Microprobe analyses of reacted Lavoux and St-Emilion powder. Each profile represents the mean zinc content (ppm) of the cross-sections for 15 grains, in function of the grain radius normalized to 1. The dotted line represents the detection limit (75 ppm).

2.3 Modeling Results

2.3.1 Simulation of Calcite Dissolution

The experimental values are then compared to the simulated concentrations obtained with PHREEQC (Tab. 5). The final pH values obtained by simulation present a good match with the experimental measures, with a maximum difference of 5%. Concerning the concentration of Ca(II), the experiments in aqueous solution match well with the simulated data (only 1 value with over 20% difference between result and simulation); but as expected, due to the non adequacy of the database in high salinity solutions, dissolution is overestimated in simulations (up to 45% in terms of concentration).

Table 5

PHREEQC simulation results of [Ca(II)] for calcite-solution-CO2 equilibrium and log K values obtained for Zn(II) sole sorption, and multiple Zn(II), Mn(II) and Sr(II) sorption

2.3.2 Sorption Modeling Results

2.3.2.1 Zn(II) as the Only Metal Considered

The result of the fitting procedure for each experiment is given in Table 5 under the form of a log K value. All the log K values obtained are between 1.7 and 4.62, and can be specified according to the carbonate considered and to the salinity of the aqueous phase. The initial zinc concentration seems to control the log K value in non saline experiments: log K decreases when [Zn(II)] i decreases (experiments 1-3, 7-8 and 13-15). The absence of impact from the initial pH of the solution is observed again in the simulations: this leads the Lavoux carbonate to record log K = 2.56 +/− 0.52 in pure water and log K = 4.50 +/− 0.14 in brine; and for the St-Emilion carbonate to log K = 1.99 +/− 0.17 in pure water and log K = 3.70 +/− 0.26 in brine. Whatever the carbonate considered, the log K value is higher in high salinity conditions.

### WHAT TO WORK ON
- 1) Answer these questions from the zinc sorption text.
(a) What is the detection limit shown by the dotted line?
(b) What is the maximum difference between the simulated and measured final pH values?
(c) Within what range do all the fitted log K values fall?
- 2) Copy the stretch of the zinc sorption text from "Microprobe analyses of" through "terms of concentration).", replacing "experimental measures" with "laboratory measurements".

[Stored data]
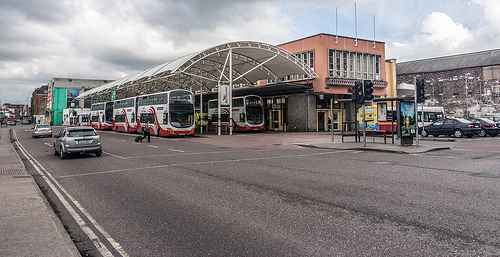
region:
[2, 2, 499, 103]
cloud cover in sky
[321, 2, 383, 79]
three poles on building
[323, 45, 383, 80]
line of tall windows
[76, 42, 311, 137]
busses parked under roof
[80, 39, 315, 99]
long curved gray roof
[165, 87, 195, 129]
front of passenger bus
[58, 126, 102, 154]
back of silver car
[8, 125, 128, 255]
double white lines on asphalt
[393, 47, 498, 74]
long slanted gray roof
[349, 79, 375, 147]
traffic lights on pole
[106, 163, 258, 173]
faint white line across street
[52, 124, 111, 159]
silver car on road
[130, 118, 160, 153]
person walking across road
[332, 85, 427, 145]
bus stop in an island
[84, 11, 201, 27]
large storm clouds gathering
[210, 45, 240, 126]
silver frame on enclosure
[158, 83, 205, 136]
large window on front of bus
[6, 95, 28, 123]
red building in the far distance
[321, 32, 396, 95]
windows in the front of red building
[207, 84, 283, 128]
bus parked under cover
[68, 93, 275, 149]
Busses at bus station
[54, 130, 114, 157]
Silver car driving away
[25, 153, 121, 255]
Double white line on road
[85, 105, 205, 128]
Busses are white and red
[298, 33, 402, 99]
Building is red and tall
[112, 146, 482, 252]
Street is gravel and black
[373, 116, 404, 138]
red object in background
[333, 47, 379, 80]
Tall windows of building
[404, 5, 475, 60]
Big cloud in sky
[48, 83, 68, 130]
Light teal object behind car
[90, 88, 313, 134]
double decker buses at bus station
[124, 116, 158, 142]
person with luggage crossing street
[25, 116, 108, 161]
cars driving in street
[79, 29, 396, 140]
bus station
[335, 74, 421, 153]
bus stop in middle of street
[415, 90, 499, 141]
parked cars in front of bus station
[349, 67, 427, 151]
traffic lights next to bus stop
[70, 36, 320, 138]
protecting roof for buses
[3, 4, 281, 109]
dark clouds looming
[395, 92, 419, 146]
advertisement on bus stop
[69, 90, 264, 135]
rows of red and white buses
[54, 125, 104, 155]
small silver car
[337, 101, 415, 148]
a bus stop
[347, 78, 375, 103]
low mounted traffic lights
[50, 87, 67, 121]
teal corner of a building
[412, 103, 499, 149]
a small aprking lot of cars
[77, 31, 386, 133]
a bus depot with parked buses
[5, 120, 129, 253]
double line painted on street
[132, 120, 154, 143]
person walking across street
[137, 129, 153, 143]
a black colored pair of pants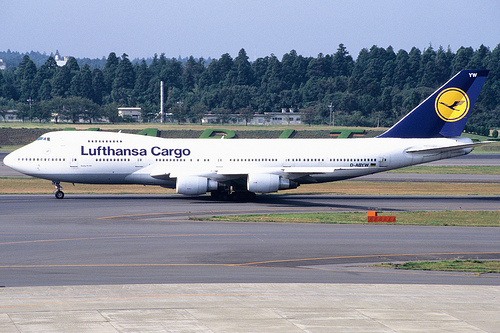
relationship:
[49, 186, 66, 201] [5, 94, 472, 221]
wheel on plane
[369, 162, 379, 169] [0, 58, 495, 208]
flag on plane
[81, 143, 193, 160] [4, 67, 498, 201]
letters on plane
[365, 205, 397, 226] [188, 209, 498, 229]
object in grass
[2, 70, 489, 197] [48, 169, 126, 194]
plane has wheel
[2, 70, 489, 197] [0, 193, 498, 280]
plane on runway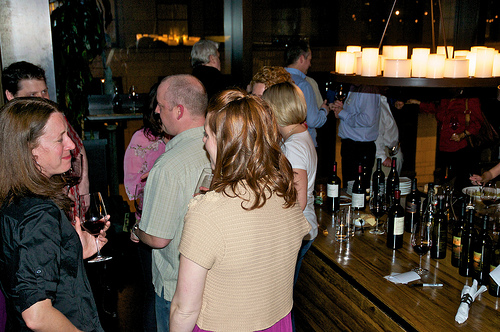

### SOLUTIONS TO EACH TASK
- 1)
(a) 75 ppm
(b) 5%
(c) Between 1.7 and 4.62

- 2)
Microprobe analyses of reacted Lavoux and St-Emilion powder. Each profile represents the mean zinc content (ppm) of the cross-sections for 15 grains, in function of the grain radius normalized to 1. The dotted line represents the detection limit (75 ppm).

2.3 Modeling Results

2.3.1 Simulation of Calcite Dissolution

The experimental values are then compared to the simulated concentrations obtained with PHREEQC (Tab. 5). The final pH values obtained by simulation present a good match with the laboratory measurements, with a maximum difference of 5%. Concerning the concentration of Ca(II), the experiments in aqueous solution match well with the simulated data (only 1 value with over 20% difference between result and simulation); but as expected, due to the non adequacy of the database in high salinity solutions, dissolution is overestimated in simulations (up to 45% in terms of concentration).